У Руссо он читал: «В вечном противоречии с самим собою, в вечном колебании между своими наклонностями и обязанностями, он не будет ни человеком, ни гражданином, он будет негодным и для себя, и для других. Это будет один из людей нашего времени, француз, англичанин, буржуа, — т. е. ничего не будет»[638]. Горькие мысли завладели им: он размышлял о том, что у него нет семьи, нет детей, которых он очень любил. Часто, гуляя по Парижу, он наблюдал за малышами на улице, за счастливыми парами. Он мечтал сейчас о простом семейном счастье, но понимал, что он не предназначен для этого. Опять причины этому он находил у Руссо, который писал: «Дети, удаленные, разбросанные по пансионам, по монастырям и коллежам, перенесут в другое место любовь к родительскому дому или, лучше сказать, вынесут оттуда привычку ни к чему не быть привязанными»[639].
Пытаясь помочь брату и вывести его из очередного приступа хандры, Шестакова старается воплотить в жизнь его мечты о домике с садом. Она предложила поселиться в Царском Селе, которое лучше всего отвечало требованиям Глинки. Тот нашел идею превосходной — рядом железная дорога, легко и быстро добраться до Петербурга, в 7–10 минутах Павловск, предлагающий в хорошую погоду массу развлечений. На это накладывались приятные воспоминания о прошлом — здесь он хорошо проводил время в семье княгини Хованской, его принимали «как родного сына», позже рассказывал в «Записках» композитор.

^^^^^^^^^^^^^^^^

ЗАДАНИЯ:
A) Изложите содержание отрывка о Глинке в двух предложениях.
B) Допишите следующую часть отрывка о Глинке, начав сразу после его последнего предложения.

Сохранённые записи
^^^^^^^^^^^^^^^^

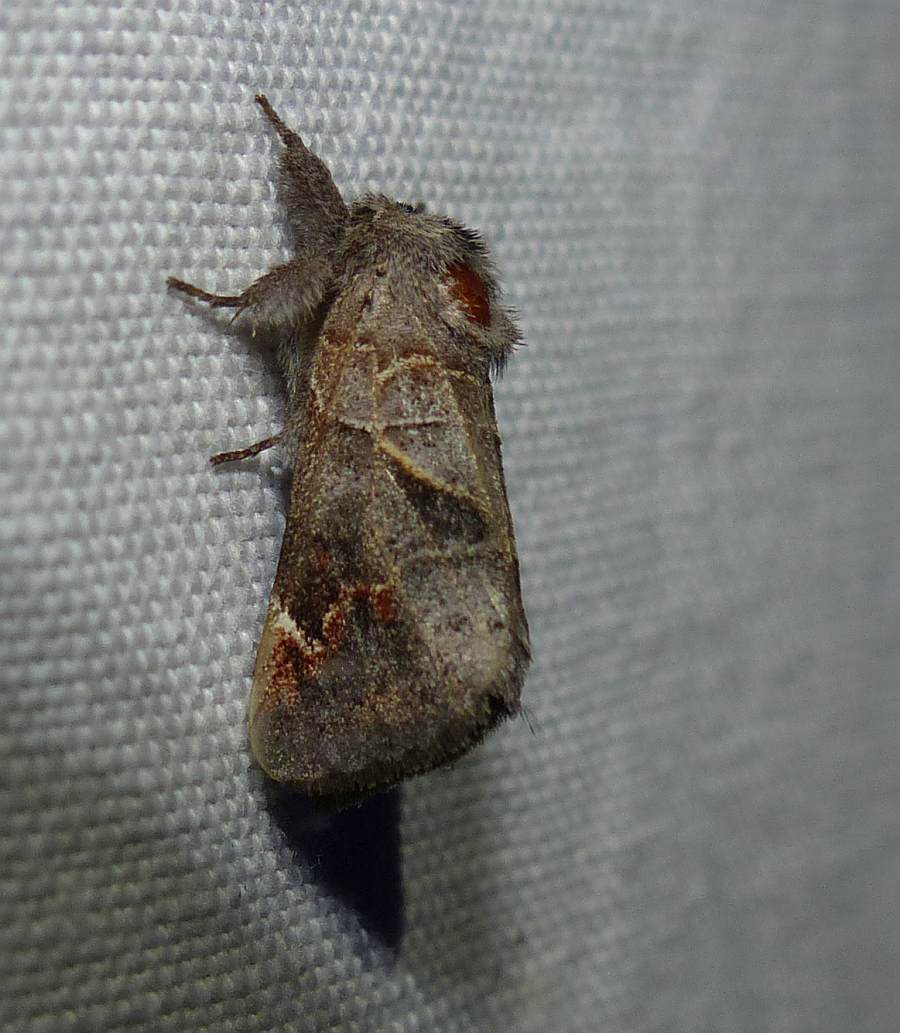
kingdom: Animalia
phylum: Arthropoda
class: Insecta
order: Lepidoptera
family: Notodontidae
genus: Clostera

^^^^^^^^^^^^^^^^

ОТВЕТЫ К ЗАДАНИЯМ:
A) Читая Руссо, герой отрывка с горечью думает о том, что у него нет семьи и детей, мечтает о простом семейном счастье, но понимает, что не предназначен для него, и находит причины этому у того же Руссо. Шестакова, стремясь вывести брата из хандры, предложила ему поселиться в Царском Селе, и Глинка счёл эту идею превосходной из-за близости железной дороги и Павловска, а также из-за приятных воспоминаний о времени, проведённом в семье княгини Хованской.

B)
К домику с садом было еще много условий: чтобы он находился не в низине, а на сухой возвышенности, чтобы для композитора предназначались отдельные спальня и кабинет, а рядом была комната для птиц. Птичья комната разделяла бы его спальню от Педрушиной, который по утрам издавал много шуму — занимался механическими упражнениями — «чистил, пилил и скоблил», что раздражало нервы и слух Глинки.
В конце 1853 года он писал Дубровскому, окончательно разочаровавшись в Париже: «Вместо веселой и поэтической Андалузии я нахожусь в самом отвратительном городе, в особенности для художника»; «Парижанки хотя без души, но милы и приветливы (в роде полек), парижанин же самец есть самое отвратительное животное (animal) в мире»[640], — считал он. Глинка писал: «Скоро надеюсь вырваться из этого проклятого Вавилона»[641]. Такое впечатление от столицы усиливалось потому, что в период Крымской войны в Париж приезжали многие из стран-союзников Франции — англичане, выходцы из Османской империи и другие…
После официального объявления войны России Глинка с доном Педро 4 апреля/23 марта 1854 года без сожаления покинул Париж{501}.